SOUTHWEST HARBOR — Emergency calls for the town’s fire department are up 51 percent over last year’s totals, officials said, and the end of the year is not here yet.
While the town department averaged about 100 calls a year for many years, last year there were only around 80 emergency responses on record. Fire Chief Tom Chisholm, who said he enjoys looking at trends and statistics, explained the higher number this year is mostly due to fall storms and requests to assist other emergency crews.
In October, when strong winds and rains combined for several natural disaster incidents, the department fielded 14 emergency calls in a 24-hour period, Chisholm said.
Also contributing to the increase were calls where firefighters were needed to assist the Southwest Harbor-Tremont Ambulance Service, an independent nonprofit.
“We’ve responded to a large number of EMS assists,” he added, noting the mutual aid agreements are in place between first response organizations around the island. “We’re kind of unique in some of those logistical challenges.”
Chisholm presented an overview of the department’s activity and budget at the selectmen’s meeting Dec. 11.
In addition to taking a complete inventory of the fire department’s equipment, Chisholm, in his first year as chief, has updated job descriptions for volunteers on the force as well as those interested in joining.
Three people have joined the department since summer and three more have expressed interest, he said.
The number of volunteers on the roster of the Southwest Harbor department stands at 24.
“They’re all quality people over quantity,” Chisholm told the Islander.
“A lot of emergencies fall on the same 10 to 12 members. We’ve had some very good luck with having some dedicated members … We’re always looking for people.”
Many of the newer recruits tend to come from the U.S. Coast Guard, choose to volunteer with the local fire department while serving at the station in Southwest Harbor. Chisholm said many of them train and commit to attending Firefighting Academy and carrying their certification to the next community they serve.
With new job descriptions clearly laid out for the department, Chisholm is able to put people in a role that helps them support the force.
“There’s tons of little things people can do to help,” he said. “The old job descriptions said you had to have all kinds of certifications.”
The department has also been able to save by ordering only the equipment that will actually be used by a new member. A full ensemble of turnout gear for interior firefighting, Chisholm said, can cost up to $2,750.
“We have a fairly small equipment budget each year,” he added. “It takes about eight weeks to get that all ordered. It’s not just on the shelf.”
A beginning volunteer can be outfitted for closer to $500 with basic protection gear.

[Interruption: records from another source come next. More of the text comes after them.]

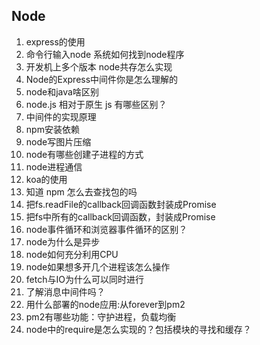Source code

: ## Node

1. express的使用
2. 命令行输入node 系统如何找到node程序
3. 开发机上多个版本 node共存怎么实现
4. Node的Express中间件你是怎么理解的
5. node和java啥区别
6. node.js 相对于原生 js 有哪些区别？
7. 中间件的实现原理
8. npm安装依赖
9. node写图片压缩
10. node有哪些创建子进程的方式
11. node进程通信
12. koa的使用
13. 知道 npm 怎么去查找包的吗
14. 把fs.readFile的callback回调函数封装成Promise
15. 把fs中所有的callback回调函数，封装成Promise
16. node事件循环和浏览器事件循环的区别？
17. node为什么是异步
18. node如何充分利用CPU
19. node如果想多开几个进程该怎么操作
20. fetch与IO为什么可以同时进行
21. 了解消息中间件吗？
22. 用什么部署的node应用:从forever到pm2
23. pm2有哪些功能：守护进程，负载均衡
24. node中的require是怎么实现的？包括模块的寻找和缓存？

“Some of the job descriptions will dictate the type of equipment that person will need to do that job,” he said.
Those job descriptions are available for public viewing at the firehouse. They are also handed out with the application when someone expresses interest in becoming a volunteer.
New volunteers attend bi-monthly trainings, receive a pager, respond to calls and put in some time to learn the ropes before they are ready for action.
“If they stick with that for six months, we’ll get them uniform stuff,” said Chisholm, referring to department swag, like a sweatshirt or hat.
“If they are still around at that point, we get them into using equipment and to the fire academy … Sometime after they’ve graduated from the fire academy, we get them some new equipment.”
Chisholm also told selectmen he intends to bring the junior firefighting program back online. That program ended this spring after an inter-departmental issue that was not made public. Chisholm began his trajectory to chief by way of joining the junior program in his youth.
In addition to leading the Southwest Harbor department, Chisholm works full-time as a firefighter for the City of Bangor. He logs eight days a month in the city and an eight-to-10-hour day each week with the Southwest Harbor department.
“I do notice my phone rings all the time,” said Chisholm in his new role as chief. “I keep up on my skills around here just as much as I do up there.”